On Wednesday Michel Barnier, the European commissioner in charge of financial market regulation, said he would propose rules to control such transactions, also known as naked buying.

Mr. Trichet said on Friday in a speech prepared for a conference at the European Commission in Brussels: "Certain financial instruments ... should not be misused in a speculative manner.

"We need more transparency in CDS markets, and so do investors," Mr. Trichet said.

"In this respect, a key priority in terms of enhancing the resilience of the CDS markets is the establishment of central counterparty facilities."

A CDS offers insurance against a default on corporate or government debt and contracts are mostly privately negotiated, or 'over-the-counter'.

Clearing of CDS trades in the EU and United States began on a voluntary basis last year and market leader ICE said in January its European clearing passed the trillion euro mark.

Clearing ensures that a trade is executed even if one side defaults and provides an electronic data trail for supervisors.

The G20 group of leading countries agreed last year that as many contracts as possible in the world's $450-trillion derivatives sector, including CDS, should be standardized, centrally cleared and traded on an exchange where appropriate by the end of 2012.

The United States is already debating a bill to turn this pledge into law and the EU is due to come out with similar draft measures in the summer.

Mr. Trichet also said regulators need a new toolkit for co-ordinated action.

"I share the consensus at global level that regulators should be equipped with appropriate tools to be able to investigate and act in an effective and coordinated manner," Mr. Trichet said.

Critics of credit default swaps charge that speculators use the contracts to bet against countries for profit, which can lead bond yields higher and make it prohibitively expensive for debt-strapped countries like Greece to refinance their debt.

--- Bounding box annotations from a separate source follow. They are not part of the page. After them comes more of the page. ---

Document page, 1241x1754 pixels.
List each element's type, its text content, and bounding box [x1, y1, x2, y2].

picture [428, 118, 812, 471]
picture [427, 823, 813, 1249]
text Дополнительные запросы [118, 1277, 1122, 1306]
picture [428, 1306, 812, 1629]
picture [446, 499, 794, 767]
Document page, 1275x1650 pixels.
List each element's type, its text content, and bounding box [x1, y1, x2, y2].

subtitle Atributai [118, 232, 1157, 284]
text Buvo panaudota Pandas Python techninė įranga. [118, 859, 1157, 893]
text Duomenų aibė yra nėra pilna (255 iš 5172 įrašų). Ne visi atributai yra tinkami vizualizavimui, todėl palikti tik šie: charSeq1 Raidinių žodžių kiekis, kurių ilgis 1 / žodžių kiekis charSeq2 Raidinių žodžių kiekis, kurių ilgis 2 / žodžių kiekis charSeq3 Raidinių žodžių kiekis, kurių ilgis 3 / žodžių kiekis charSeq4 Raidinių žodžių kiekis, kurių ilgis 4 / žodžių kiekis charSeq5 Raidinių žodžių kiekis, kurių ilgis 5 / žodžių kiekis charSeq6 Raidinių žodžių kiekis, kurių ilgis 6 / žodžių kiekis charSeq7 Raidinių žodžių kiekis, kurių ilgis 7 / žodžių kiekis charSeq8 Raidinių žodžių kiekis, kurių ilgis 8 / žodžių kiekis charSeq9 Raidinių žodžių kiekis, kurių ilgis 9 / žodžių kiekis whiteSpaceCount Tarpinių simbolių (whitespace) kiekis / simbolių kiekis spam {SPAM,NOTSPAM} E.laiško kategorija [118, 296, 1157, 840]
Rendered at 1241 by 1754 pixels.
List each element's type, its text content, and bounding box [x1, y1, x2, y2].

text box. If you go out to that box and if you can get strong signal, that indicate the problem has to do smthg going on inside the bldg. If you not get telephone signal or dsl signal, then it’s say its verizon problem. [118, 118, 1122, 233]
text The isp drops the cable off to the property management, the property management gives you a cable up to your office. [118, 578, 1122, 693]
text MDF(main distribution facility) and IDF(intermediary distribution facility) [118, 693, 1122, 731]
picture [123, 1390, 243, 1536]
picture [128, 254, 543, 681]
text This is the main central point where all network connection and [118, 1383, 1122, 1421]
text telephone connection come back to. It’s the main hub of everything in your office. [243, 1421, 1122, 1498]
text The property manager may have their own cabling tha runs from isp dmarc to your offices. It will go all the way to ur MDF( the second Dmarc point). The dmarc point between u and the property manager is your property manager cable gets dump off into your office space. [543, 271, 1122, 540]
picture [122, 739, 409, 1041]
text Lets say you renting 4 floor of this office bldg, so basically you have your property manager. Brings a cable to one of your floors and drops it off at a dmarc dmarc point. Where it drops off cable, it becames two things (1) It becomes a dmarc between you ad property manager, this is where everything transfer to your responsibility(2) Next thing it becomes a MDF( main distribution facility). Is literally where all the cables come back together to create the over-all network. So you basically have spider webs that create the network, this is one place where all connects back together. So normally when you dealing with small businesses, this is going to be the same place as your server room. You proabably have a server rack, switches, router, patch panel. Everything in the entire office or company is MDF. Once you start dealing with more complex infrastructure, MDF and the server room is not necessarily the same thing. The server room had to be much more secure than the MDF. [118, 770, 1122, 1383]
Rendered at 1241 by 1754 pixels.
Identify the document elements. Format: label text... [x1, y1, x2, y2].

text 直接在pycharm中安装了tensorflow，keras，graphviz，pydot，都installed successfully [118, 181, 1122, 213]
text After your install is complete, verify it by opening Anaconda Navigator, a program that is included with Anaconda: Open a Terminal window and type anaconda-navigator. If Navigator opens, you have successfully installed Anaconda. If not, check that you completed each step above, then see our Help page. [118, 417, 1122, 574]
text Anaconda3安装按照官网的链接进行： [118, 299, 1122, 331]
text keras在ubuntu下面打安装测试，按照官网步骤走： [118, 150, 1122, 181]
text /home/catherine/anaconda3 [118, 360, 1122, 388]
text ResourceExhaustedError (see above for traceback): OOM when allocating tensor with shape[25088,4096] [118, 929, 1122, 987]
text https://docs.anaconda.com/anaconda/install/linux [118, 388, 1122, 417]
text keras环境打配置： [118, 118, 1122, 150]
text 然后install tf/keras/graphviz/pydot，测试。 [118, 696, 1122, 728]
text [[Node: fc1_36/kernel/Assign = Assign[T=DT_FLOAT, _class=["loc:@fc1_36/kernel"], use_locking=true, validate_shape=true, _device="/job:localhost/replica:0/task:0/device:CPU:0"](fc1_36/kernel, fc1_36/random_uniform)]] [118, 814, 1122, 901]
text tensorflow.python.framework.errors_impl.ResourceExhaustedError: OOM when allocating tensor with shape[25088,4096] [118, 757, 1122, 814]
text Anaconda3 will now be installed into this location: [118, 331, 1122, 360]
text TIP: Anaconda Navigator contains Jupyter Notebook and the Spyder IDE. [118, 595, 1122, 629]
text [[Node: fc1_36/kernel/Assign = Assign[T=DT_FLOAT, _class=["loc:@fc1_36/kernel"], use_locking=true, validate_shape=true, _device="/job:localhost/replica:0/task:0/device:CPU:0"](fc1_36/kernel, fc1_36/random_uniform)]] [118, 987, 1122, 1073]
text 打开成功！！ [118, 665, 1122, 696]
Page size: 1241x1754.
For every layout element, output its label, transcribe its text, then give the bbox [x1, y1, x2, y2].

Some EU politicians have accused speculators of using CDS to bet on a Greek sovereign bond default.

Last week, the head of France's market watchdog, Jean-Pierre Jouyet, was quoted as saying by French media that the European Union needed to take more action on financial regulation, particularly on CDS, or risk another crisis similar to Greece in six months' time.

Gary Gensler, the top U.S. derivatives regulator, told the European Parliament this week a ban would be unworkable and the focus should be on stopping manipulation, clearing and exchange trading.

While Mr. Trichet did not comment on whether some CDS should be banned, ECB Governing Council member Ewald Nowotny said earlier this month CDSs protecting debtors from a country defaulting on its debt were not sensible, and they could be banned.

"There is the discussion to ban CDS on sovereigns, and it would be only logical because no insurer in the world can bear the default risk of a sovereign," Mr. Nowotny said. "To write a CDS on Germany just doesn't make any sense at all.

Mr. Trichet also said global policy actions taken so far had already restored confidence in the short term.

"Going forward, we need to strengthen longer-term confidence, and that requires policy frameworks that will be robust against future challenges," he said.